Without including any pictures, copy every line below exactly.

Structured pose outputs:
Segment Open
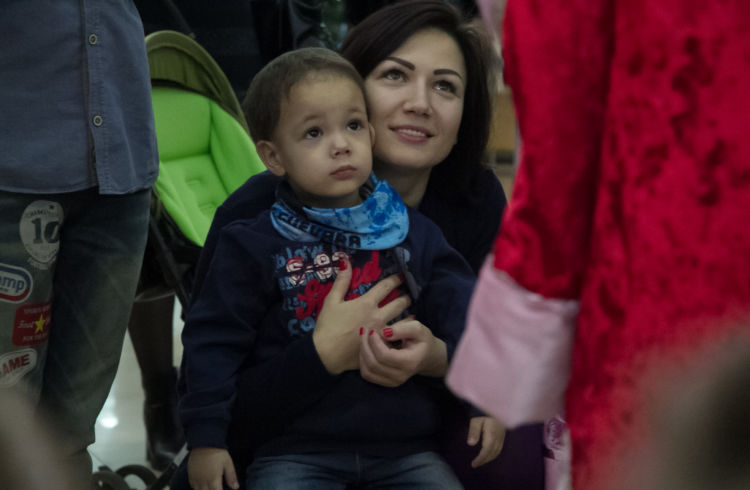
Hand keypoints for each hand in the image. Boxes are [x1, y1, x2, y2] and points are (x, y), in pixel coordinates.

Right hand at [187, 447, 238, 489]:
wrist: (204, 442)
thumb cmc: (216, 452)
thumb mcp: (227, 463)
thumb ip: (231, 476)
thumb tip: (235, 487)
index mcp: (213, 480)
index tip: (221, 489)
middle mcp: (203, 481)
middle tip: (216, 487)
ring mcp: (196, 479)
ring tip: (210, 486)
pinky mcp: (191, 475)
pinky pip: (193, 486)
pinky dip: (197, 488)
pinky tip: (202, 485)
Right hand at [313, 257, 410, 373]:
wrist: (326, 355)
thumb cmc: (327, 326)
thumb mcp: (331, 301)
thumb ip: (341, 281)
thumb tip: (345, 261)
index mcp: (366, 303)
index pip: (386, 287)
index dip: (395, 279)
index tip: (402, 276)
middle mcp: (378, 316)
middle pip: (399, 304)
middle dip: (406, 298)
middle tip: (409, 295)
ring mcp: (381, 332)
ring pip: (403, 322)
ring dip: (409, 316)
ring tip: (414, 314)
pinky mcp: (381, 346)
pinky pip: (397, 339)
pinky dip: (403, 334)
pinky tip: (406, 334)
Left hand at [359, 316, 447, 386]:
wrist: (426, 356)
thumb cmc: (421, 340)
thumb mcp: (417, 329)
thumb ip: (402, 328)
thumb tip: (384, 332)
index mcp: (410, 362)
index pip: (384, 355)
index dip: (374, 342)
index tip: (373, 330)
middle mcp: (401, 376)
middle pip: (374, 363)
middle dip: (365, 345)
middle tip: (365, 331)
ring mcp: (393, 382)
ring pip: (368, 370)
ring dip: (363, 352)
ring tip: (365, 338)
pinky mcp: (386, 383)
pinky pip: (367, 374)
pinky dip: (363, 361)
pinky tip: (367, 349)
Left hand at [467, 416, 505, 467]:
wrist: (495, 403)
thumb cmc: (483, 411)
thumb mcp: (475, 420)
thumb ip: (473, 431)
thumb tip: (471, 444)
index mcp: (492, 435)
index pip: (487, 451)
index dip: (480, 459)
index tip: (473, 464)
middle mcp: (499, 437)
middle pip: (493, 453)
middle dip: (484, 460)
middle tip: (475, 464)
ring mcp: (502, 436)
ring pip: (497, 451)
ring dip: (489, 458)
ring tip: (480, 461)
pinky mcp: (503, 434)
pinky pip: (499, 448)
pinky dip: (493, 453)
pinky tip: (488, 453)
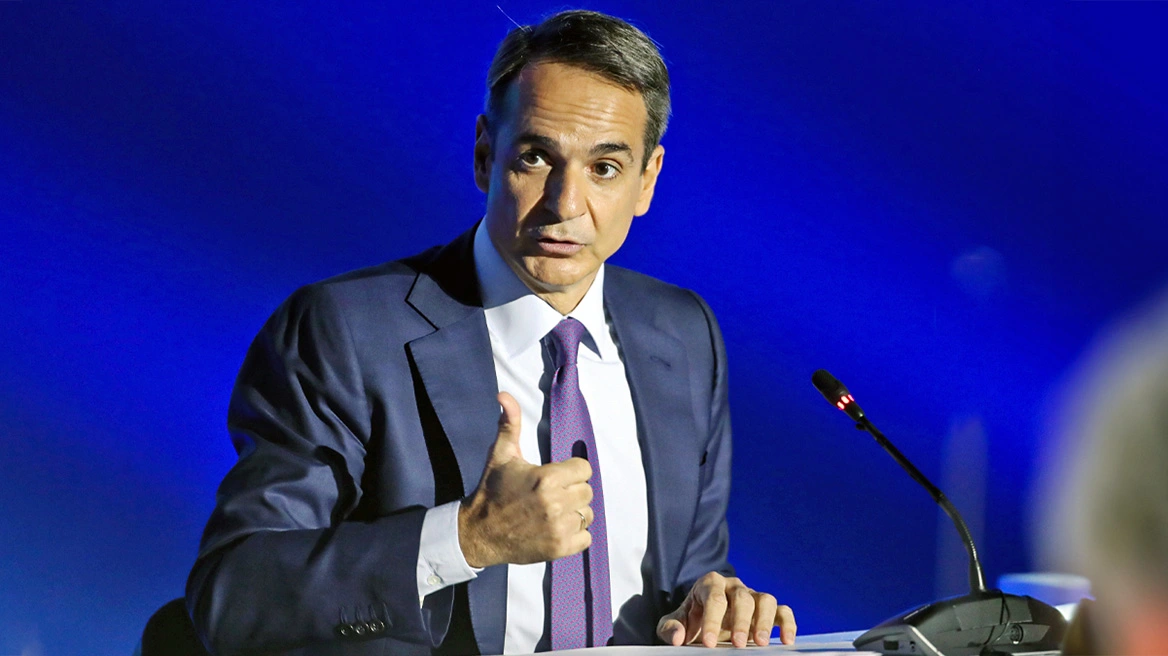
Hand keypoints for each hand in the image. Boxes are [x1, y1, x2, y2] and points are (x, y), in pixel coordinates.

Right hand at [458, 392, 593, 567]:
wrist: (478, 532)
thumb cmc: (492, 491)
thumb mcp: (501, 455)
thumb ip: (510, 423)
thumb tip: (504, 395)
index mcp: (547, 478)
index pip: (584, 469)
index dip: (571, 471)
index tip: (556, 476)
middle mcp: (556, 503)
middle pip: (587, 491)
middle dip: (572, 491)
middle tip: (551, 495)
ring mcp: (558, 528)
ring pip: (587, 514)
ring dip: (574, 513)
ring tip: (553, 512)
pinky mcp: (559, 549)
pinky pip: (586, 537)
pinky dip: (575, 535)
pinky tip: (556, 528)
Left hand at [656, 572, 795, 647]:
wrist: (704, 620)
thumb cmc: (691, 620)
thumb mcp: (676, 623)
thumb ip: (671, 628)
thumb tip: (677, 637)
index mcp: (710, 584)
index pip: (713, 598)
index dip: (712, 620)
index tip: (710, 644)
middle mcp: (734, 587)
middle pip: (742, 598)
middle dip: (741, 621)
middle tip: (737, 644)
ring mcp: (753, 596)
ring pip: (766, 600)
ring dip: (765, 621)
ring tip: (760, 643)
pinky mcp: (768, 610)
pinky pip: (783, 611)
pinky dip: (788, 624)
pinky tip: (786, 641)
Segment Closed
### [Solution for this exercise]
Hand keypoints for each hand in the image. Boxes are [x1, y1, x2, y2] and points are (x, y), in pixel coordinates.

Right hand at [187, 447, 238, 489]:
wrist: (204, 442)
thumb cmc: (216, 452)
thumb mcp: (227, 463)
thumb ip: (231, 476)
thumb tip: (235, 487)
index mcp: (213, 480)
index tip: (221, 489)
middle mcp: (203, 481)
middle tip: (216, 487)
ring mcp: (196, 479)
ring tip: (210, 486)
pinky mcp: (191, 475)
pinky pip: (193, 486)
pinky dip: (197, 488)
pinky tip: (202, 485)
Right hand at [313, 257, 410, 373]:
wrist: (326, 355)
thumb cmc: (327, 326)
thumb mcp: (331, 301)
thumb ip: (341, 281)
thumb tip: (345, 261)
index mcp: (366, 303)
index pip: (386, 287)
index dip: (395, 279)
index tip: (402, 276)
middle mcp: (378, 316)
middle pip: (399, 304)
middle dip: (406, 298)
middle tip: (409, 295)
ring mcp: (381, 332)
ring pip: (403, 322)
ring dip: (409, 316)
ring tip: (414, 314)
pinky mcp: (381, 346)
pinky pip: (397, 339)
pinky dip: (403, 334)
pinky tip: (406, 334)
Left hand at [359, 316, 447, 386]:
wrist: (426, 356)
thumb cmc: (421, 340)
thumb mcp: (417, 329)
thumb ip: (402, 328)
thumb tip: (384, 332)
index mcp: (410, 362)
index pip: (384, 355)
index dip: (374, 342)
index tip: (373, 330)
middle mcp: (401, 376)
middle pip: (374, 363)
middle dip: (365, 345)
middle tip: (365, 331)
ring mcp: (393, 382)
ring pip: (368, 370)
ring dip: (363, 352)
ring tip: (365, 338)
pinky mcp: (386, 383)
pinky pip: (367, 374)
pinky dip: (363, 361)
pinky tip: (367, 349)
Left hand at [467, 416, 505, 467]:
wrist: (495, 403)
thumb cmc: (483, 411)
thumb mcp: (475, 420)
thumb ip: (473, 431)
thumb tip: (471, 444)
index mcp: (492, 435)
index pip: (487, 451)
index dip: (480, 459)
index tip: (473, 464)
middle mcp: (499, 437)
middle pip: (493, 453)
middle dip: (484, 460)
middle tip: (475, 464)
ring mcp: (502, 436)
ring pip: (497, 451)
ring dip: (489, 458)
ring tip: (480, 461)
pinky mcp: (503, 434)
pinky pip: (499, 448)
pinky dip: (493, 453)
pinky tip: (488, 453)
Hand keypoints for each hand in the image. Boxes are [x1, y1, x2, y2] and points are (x, y), in pixel coordinates.

Right hand at [458, 392, 593, 567]:
wrist: (478, 532)
thumb cmc: (492, 491)
thumb mcp: (501, 455)
thumb ip: (510, 423)
thumb tip: (504, 395)
index mcp: (547, 478)
index pip: (584, 469)
index dip: (571, 471)
index tip: (556, 476)
middle mcp: (556, 503)
middle pip: (587, 491)
middle dip: (572, 491)
middle tip: (551, 495)
ring mcp: (558, 528)
ring pip: (587, 514)
ring dip: (574, 513)
ring tip: (553, 512)
pinky mcp: (559, 549)
pinky pip: (586, 537)
pinky dip: (575, 535)
pinky tip: (556, 528)
Left hand at [656, 572, 795, 647]:
wrist: (704, 620)
thumb cmc: (691, 620)
thumb mcp: (676, 623)
thumb ip: (671, 628)
thumb tip: (677, 637)
index mcp: (710, 584)
index pip: (713, 598)
index dip: (712, 620)
index tip: (710, 644)
middle mcp: (734, 587)
middle pip: (742, 598)
middle dip: (741, 621)
middle tip: (737, 644)
ring mcp: (753, 596)
ring pip: (766, 600)
ring dip: (765, 621)
ring tip: (760, 643)
pinky mcp: (768, 610)
pinky pip: (783, 611)
pinky dip: (788, 624)
pinky tip: (786, 641)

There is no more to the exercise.